◆ Description of the task ◆
Reproduce, without any alteration, the stretch of the material from the line containing "13,114 to 14,541" through the final line of the material.

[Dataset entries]
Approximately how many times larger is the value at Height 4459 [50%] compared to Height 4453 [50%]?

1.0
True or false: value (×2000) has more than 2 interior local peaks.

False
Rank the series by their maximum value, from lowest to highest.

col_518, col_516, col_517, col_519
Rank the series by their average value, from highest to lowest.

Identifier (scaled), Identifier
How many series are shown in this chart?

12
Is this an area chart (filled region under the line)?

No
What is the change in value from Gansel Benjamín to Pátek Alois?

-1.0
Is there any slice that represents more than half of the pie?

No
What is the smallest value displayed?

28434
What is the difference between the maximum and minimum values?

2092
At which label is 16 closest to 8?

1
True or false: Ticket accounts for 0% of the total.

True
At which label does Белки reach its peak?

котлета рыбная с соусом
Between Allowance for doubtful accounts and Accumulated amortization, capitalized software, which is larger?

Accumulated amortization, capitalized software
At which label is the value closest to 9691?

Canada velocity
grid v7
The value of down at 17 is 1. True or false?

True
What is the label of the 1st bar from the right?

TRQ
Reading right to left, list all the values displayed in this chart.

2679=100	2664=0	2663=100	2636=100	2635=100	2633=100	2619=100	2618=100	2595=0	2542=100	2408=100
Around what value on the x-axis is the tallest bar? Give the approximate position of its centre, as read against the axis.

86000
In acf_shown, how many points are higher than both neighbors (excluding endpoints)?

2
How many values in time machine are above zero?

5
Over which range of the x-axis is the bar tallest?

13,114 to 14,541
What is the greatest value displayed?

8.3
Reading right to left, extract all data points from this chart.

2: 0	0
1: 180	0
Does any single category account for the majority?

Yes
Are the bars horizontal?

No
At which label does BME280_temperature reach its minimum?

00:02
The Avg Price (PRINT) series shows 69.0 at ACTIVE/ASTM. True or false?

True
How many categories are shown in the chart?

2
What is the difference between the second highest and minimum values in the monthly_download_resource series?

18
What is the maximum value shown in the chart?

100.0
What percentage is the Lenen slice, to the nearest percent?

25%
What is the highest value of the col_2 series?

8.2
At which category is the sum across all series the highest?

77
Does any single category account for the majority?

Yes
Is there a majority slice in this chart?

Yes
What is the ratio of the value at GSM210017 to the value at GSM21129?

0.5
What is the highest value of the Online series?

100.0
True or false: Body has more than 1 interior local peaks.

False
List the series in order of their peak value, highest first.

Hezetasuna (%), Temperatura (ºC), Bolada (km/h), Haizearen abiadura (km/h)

◆ Response to the exercise ◆
13,114 to 14,541
What is the greatest value displayed?

8.3
Reading right to left, extract all data points from this chart.

2: 0	0
1: 180	0
Does any single category account for the majority?

Yes
Are the bars horizontal?

No
At which label does BME280_temperature reach its minimum?

00:02
The Avg Price (PRINT) series shows 69.0 at ACTIVE/ASTM. True or false?

True
How many categories are shown in the chart?

2
What is the difference between the second highest and minimum values in the monthly_download_resource series?

18
What is the maximum value shown in the chart?

100.0
What percentage is the Lenen slice, to the nearest percent?

25%
What is the highest value of the col_2 series?

8.2
At which category is the sum across all series the highest?

77
Does any single category account for the majority?

Yes
Is there a majority slice in this chart?

Yes
What is the ratio of the value at GSM210017 to the value at GSM21129?

0.5
What is the highest value of the Online series?

100.0
True or false: Body has more than 1 interior local peaks.

False
List the series in order of their peak value, highest first.

Hezetasuna (%), Temperatura (ºC), Bolada (km/h), Haizearen abiadura (km/h)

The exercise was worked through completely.